Cindy Bradley - Bliss

Welcome to the latest issue of Denis Poole's Secret Garden, the page that offers a personal perspective on the very best from the world of smooth jazz and classic soul.

Back in 2007, as if from nowhere (but actually from Buffalo, NY), trumpeter Cindy Bradley burst onto the contemporary jazz scene with her independently released debut CD Just A Little Bit. The recognition this fine eight track collection brought led to a touring engagement with the legendary Pieces of A Dream and a record deal with Trippin 'n' Rhythm that initially garnered the critically acclaimed Bloom and then followed up with the equally good Unscripted. Both were built around the basic constructs of Bradley's velvety tones, stellar input as writer, performer and producer from Michael Broening and consistently excellent performances from Mel Brown on bass and Freddie Fox on guitars. Now (with Brown again in the line-up and bass from Kip Sophos) Cindy has reunited with Broening for her latest Trippin 'n' Rhythm project, Bliss.

Together they co-write eight out of the ten choice tunes and a case in point is 'Button Legs' that is the sort of mid tempo, easy grooving, song for which Broening is now well known. Not only does it give Bradley free reign on muted trumpet but also benefits from an extremely catchy upbeat chorus yet the most surprising track that Bliss has to offer is her ultra cool interpretation of the Duke Ellington classic 'Squeeze Me'. For those new to the wider jazz genre it provides an insight into the music from which contemporary jazz often draws its inspiration and inspiration of a different kind can be drawn from the funky, brass driven '49th & 9th' and the similarly inclined 'Sharp A Strut'.

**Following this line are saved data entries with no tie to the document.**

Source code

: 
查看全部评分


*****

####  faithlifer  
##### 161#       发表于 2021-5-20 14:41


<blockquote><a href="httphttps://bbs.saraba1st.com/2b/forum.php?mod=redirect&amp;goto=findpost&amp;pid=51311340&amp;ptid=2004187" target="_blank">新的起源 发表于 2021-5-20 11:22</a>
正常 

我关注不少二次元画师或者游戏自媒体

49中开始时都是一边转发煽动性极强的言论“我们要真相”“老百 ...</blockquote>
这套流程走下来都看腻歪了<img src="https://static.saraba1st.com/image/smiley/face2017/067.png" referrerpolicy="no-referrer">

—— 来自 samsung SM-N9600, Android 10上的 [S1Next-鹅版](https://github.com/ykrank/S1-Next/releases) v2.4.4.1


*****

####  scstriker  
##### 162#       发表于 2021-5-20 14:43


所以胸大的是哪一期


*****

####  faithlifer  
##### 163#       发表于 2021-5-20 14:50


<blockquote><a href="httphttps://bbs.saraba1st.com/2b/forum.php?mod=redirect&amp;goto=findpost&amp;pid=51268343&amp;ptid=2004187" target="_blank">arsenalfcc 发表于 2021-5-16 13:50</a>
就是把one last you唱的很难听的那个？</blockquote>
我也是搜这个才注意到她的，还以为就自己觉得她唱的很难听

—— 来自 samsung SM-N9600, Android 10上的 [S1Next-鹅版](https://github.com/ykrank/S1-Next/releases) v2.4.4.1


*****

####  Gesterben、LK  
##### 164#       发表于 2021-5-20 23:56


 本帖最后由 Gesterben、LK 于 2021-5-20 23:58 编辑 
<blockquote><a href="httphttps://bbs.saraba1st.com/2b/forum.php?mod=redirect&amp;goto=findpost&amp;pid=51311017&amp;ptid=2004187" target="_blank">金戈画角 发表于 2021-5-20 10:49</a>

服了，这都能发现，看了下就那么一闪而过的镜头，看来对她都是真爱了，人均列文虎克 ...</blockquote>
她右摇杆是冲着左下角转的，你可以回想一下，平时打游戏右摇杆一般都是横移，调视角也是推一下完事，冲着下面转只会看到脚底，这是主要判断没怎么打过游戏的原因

Both feature horn arrangements from sax-man (and Cindy's hubby) Dan Cipriano while elsewhere the energetically atmospheric 'Riverside Jive' is bound to draw comparisons with Bradley's hit tune 'Massive Transit' from her Unscripted CD. 'Comin' Home To My Baby' is a jazzy amalgam of New Orleans and country rock influences yet, in keeping with Cindy's previous albums, she is often at her best when adopting a mellifluously mellow mood.

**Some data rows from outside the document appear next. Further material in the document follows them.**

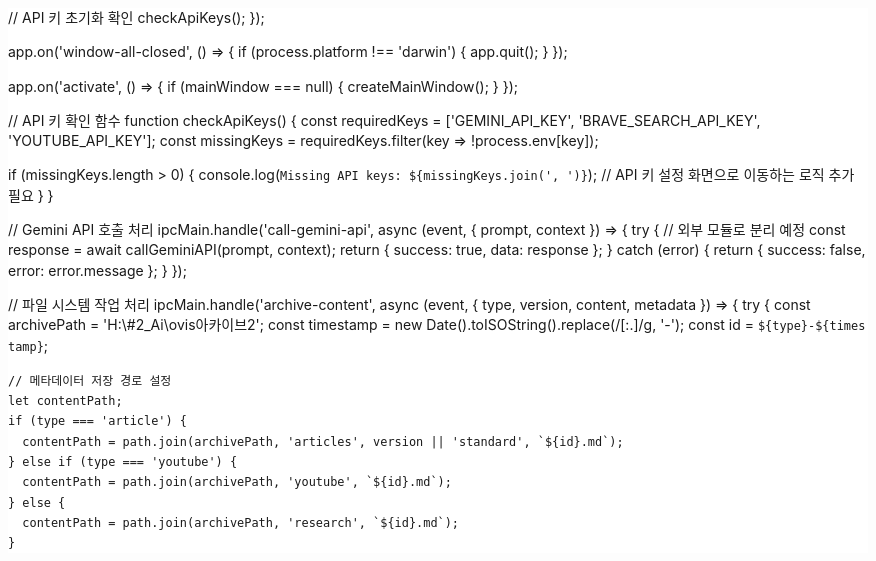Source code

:   // API 키 초기화 확인
  checkApiKeys();
});

app.on('window-all-closed', () => {
  if (process.platform !== 'darwin') {
    app.quit();
  }
});

app.on('activate', () => {
  if (mainWindow === null) {
    createMainWindow();
  }
});

// API 키 확인 함수
function checkApiKeys() {
  const requiredKeys = ['GEMINI_API_KEY', 'BRAVE_SEARCH_API_KEY', 'YOUTUBE_API_KEY'];
  const missingKeys = requiredKeys.filter(key => !process.env[key]);
  
  if (missingKeys.length > 0) {
    console.log(`Missing API keys: ${missingKeys.join(', ')}`);
    // API 키 설정 화면으로 이동하는 로직 추가 필요
  }
}

// Gemini API 호출 처리
ipcMain.handle('call-gemini-api', async (event, { prompt, context }) => {
  try {
    // 외부 모듈로 분리 예정
    const response = await callGeminiAPI(prompt, context);
    return { success: true, data: response };
  } catch (error) {
    return { success: false, error: error.message };
  }
});

// 파일 시스템 작업 처리
ipcMain.handle('archive-content', async (event, { type, version, content, metadata }) => {
  try {
    const archivePath = 'H:\\#2_Ai\\ovis아카이브2';
    const timestamp = new Date().toISOString().replace(/[:.]/g, '-');
    const id = `${type}-${timestamp}`;
    
    // 메타데이터 저장 경로 설정
    let contentPath;
    if (type === 'article') {
      contentPath = path.join(archivePath, 'articles', version || 'standard', `${id}.md`);
    } else if (type === 'youtube') {
      contentPath = path.join(archivePath, 'youtube', `${id}.md`);
    } else {
      contentPath = path.join(archivePath, 'research', `${id}.md`);
    }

A case in point is the muted magic of 'Could It Be You' and, although things stay relaxed for 'God Bless The Open Road', the ultra cool 'Lost and Found' finds Cindy branching out to check every smooth jazz box imaginable. However, in terms of personal favorites, one need look no further than the chilled out title cut. This soothing yet compelling gem is the kind of number that helps Bradley stand out from the crowd and comes highly recommended.